- **SOURCE EXCERPT**
]> www.infradead.org Git - users/jedix/linux-maple.git/commitdiff
memcg/hugetlb: adding hugeTLB counters to memcg
authorJoshua Hahn <joshua.hahnjy@gmail.com>
Mon, 28 Oct 2024 21:05:05 +0000 (14:05 -0700)
committerAndrew Morton <akpm@linux-foundation.org>
Fri, 1 Nov 2024 04:29:29 +0000 (21:29 -0700)
This patch introduces a new counter to memory.stat that tracks hugeTLB
usage, only if hugeTLB accounting is done to memory.current.  This feature
is enabled the same way hugeTLB accounting is enabled, via the
memory_hugetlb_accounting mount flag for cgroupsv2.

1. Why is this patch necessary?
Currently, memcg hugeTLB accounting is an opt-in feature [1] that adds
hugeTLB usage to memory.current.  However, the metric is not reported in
memory.stat.  Given that users often interpret memory.stat as a breakdown
of the value reported in memory.current, the disparity between the two
reports can be confusing.  This patch solves this problem by including the
metric in memory.stat as well, but only if it is also reported in
memory.current (it would also be confusing if the value was reported in
memory.stat, but not in memory.current)

Aside from the consistency between the two files, we also see benefits in
observability.  Userspace might be interested in the hugeTLB footprint of
cgroups for many reasons.  For instance, system admins might want to
verify that hugeTLB usage is distributed as expected across tasks: i.e.
memory-intensive tasks are using more hugeTLB pages than tasks that don't
consume a lot of memory, or are seen to fault frequently.  Note that this
is separate from wanting to inspect the distribution for limiting purposes
(in which case, hugeTLB controller makes more sense).

2.  We already have a hugeTLB controller.  Why not use that?  It is true
that hugeTLB tracks the exact value that we want.  In fact, by enabling
the hugeTLB controller, we get all of the observability benefits that I
mentioned above, and users can check the total hugeTLB usage, verify if it
is distributed as expected, etc.

- **DATA ENTRIES**
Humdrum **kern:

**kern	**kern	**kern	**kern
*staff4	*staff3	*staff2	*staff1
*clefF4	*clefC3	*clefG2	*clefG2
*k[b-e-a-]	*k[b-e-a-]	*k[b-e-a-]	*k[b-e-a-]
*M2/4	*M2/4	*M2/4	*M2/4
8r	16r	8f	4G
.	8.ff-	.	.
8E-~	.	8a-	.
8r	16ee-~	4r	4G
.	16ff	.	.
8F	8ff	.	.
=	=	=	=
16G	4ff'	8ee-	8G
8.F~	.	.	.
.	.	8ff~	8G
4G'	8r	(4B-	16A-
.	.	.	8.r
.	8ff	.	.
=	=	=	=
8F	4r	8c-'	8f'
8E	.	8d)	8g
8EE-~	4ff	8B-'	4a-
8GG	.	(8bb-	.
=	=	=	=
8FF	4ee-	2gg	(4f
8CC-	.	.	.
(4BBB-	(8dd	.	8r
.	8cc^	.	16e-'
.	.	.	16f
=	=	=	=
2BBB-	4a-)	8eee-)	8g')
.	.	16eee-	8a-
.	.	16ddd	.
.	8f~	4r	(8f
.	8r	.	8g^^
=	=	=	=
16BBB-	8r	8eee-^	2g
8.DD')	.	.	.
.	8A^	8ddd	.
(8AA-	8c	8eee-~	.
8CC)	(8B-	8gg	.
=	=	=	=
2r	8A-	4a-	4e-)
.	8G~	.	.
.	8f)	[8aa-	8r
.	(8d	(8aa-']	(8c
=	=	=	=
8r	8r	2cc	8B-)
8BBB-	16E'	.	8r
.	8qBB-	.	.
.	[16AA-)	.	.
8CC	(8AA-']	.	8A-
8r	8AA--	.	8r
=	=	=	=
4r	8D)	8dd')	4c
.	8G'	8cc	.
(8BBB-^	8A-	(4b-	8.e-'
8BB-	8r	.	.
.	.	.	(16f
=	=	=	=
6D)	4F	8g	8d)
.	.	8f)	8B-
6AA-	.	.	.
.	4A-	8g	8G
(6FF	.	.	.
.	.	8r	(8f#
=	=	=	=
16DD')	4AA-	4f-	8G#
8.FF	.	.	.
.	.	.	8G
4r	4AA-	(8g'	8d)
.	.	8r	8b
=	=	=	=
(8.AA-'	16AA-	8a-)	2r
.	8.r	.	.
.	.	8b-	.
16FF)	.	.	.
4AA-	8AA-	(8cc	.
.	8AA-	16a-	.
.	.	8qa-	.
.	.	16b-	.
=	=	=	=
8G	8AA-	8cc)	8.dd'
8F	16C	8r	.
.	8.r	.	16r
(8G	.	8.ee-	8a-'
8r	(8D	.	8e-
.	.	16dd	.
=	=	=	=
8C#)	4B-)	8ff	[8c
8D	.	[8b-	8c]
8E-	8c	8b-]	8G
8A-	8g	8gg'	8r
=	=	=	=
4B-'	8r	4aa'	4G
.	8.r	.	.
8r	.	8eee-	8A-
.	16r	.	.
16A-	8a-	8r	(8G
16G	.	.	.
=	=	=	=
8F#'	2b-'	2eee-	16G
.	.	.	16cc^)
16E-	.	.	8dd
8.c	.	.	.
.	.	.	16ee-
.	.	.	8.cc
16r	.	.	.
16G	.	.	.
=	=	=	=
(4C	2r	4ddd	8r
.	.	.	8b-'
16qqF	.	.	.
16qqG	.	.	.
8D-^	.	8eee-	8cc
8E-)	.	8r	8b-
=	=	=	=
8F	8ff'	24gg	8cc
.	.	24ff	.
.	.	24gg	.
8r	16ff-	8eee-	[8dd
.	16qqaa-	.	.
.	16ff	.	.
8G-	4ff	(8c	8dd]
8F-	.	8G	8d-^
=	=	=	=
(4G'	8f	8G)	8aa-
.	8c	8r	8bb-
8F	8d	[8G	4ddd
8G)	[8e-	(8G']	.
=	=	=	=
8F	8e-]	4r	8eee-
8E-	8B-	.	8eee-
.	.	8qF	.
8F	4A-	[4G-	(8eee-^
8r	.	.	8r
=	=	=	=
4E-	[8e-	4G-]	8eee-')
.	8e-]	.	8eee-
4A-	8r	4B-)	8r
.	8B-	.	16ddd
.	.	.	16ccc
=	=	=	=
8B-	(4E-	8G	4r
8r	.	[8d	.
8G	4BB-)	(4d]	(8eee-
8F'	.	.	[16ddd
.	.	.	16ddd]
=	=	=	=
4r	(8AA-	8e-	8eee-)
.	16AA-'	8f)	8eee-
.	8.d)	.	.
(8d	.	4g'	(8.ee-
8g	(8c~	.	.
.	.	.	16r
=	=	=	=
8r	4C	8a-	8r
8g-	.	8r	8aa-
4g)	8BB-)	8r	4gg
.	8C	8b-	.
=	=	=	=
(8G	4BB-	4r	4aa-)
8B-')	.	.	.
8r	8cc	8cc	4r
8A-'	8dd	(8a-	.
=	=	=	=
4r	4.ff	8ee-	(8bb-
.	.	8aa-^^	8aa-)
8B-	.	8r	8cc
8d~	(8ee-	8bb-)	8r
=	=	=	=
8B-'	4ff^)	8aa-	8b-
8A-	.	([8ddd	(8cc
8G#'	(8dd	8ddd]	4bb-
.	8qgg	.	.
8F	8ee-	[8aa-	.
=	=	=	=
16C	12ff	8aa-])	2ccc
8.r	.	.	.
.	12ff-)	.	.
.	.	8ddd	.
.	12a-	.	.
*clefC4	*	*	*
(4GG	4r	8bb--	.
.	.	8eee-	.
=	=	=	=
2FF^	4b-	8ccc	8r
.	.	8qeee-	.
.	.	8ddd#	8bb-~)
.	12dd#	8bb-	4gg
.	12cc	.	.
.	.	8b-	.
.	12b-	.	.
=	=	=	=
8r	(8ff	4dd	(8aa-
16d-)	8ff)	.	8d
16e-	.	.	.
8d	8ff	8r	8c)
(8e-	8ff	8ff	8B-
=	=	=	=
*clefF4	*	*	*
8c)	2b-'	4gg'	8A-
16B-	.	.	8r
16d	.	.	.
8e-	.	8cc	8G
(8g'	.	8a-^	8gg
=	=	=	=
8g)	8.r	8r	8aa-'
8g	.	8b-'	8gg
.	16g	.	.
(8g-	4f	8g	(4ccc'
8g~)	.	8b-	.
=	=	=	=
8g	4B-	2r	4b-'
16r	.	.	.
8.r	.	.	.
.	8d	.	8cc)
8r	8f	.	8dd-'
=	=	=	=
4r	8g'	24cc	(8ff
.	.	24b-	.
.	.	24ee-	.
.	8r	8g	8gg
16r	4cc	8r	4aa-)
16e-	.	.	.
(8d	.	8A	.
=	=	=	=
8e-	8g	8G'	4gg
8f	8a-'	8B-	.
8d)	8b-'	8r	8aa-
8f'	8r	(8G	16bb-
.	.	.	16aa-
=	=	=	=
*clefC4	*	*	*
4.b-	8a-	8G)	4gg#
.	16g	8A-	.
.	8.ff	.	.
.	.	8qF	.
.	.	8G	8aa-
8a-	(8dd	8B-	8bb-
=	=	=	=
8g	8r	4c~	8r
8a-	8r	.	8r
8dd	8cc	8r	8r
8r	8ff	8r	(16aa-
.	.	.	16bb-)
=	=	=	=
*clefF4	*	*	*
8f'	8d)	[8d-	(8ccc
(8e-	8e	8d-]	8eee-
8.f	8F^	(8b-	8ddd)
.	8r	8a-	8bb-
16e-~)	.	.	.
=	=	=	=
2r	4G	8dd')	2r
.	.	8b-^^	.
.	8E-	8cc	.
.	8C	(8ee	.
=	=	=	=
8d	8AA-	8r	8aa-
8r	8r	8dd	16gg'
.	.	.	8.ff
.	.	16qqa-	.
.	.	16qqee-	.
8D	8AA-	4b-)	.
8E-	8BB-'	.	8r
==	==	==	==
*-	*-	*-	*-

- **TASK STATEMENT**
Please reproduce the stretch of the hugeTLB commit message from "memory-intensi" through "is distributed as expected, etc.". The listing is separate material and has no connection to the hugeTLB commit message.

- **SOLUTION BELOW**
memory-intensive tasks are using more hugeTLB pages than tasks that don't
consume a lot of memory, or are seen to fault frequently.  Note that this
is separate from wanting to inspect the distribution for limiting purposes
(in which case, hugeTLB controller makes more sense).

2.  We already have a hugeTLB controller.  Why not use that?  It is true
that hugeTLB tracks the exact value that we want.  In fact, by enabling
the hugeTLB controller, we get all of the observability benefits that I
mentioned above, and users can check the total hugeTLB usage, verify if it
is distributed as expected, etc.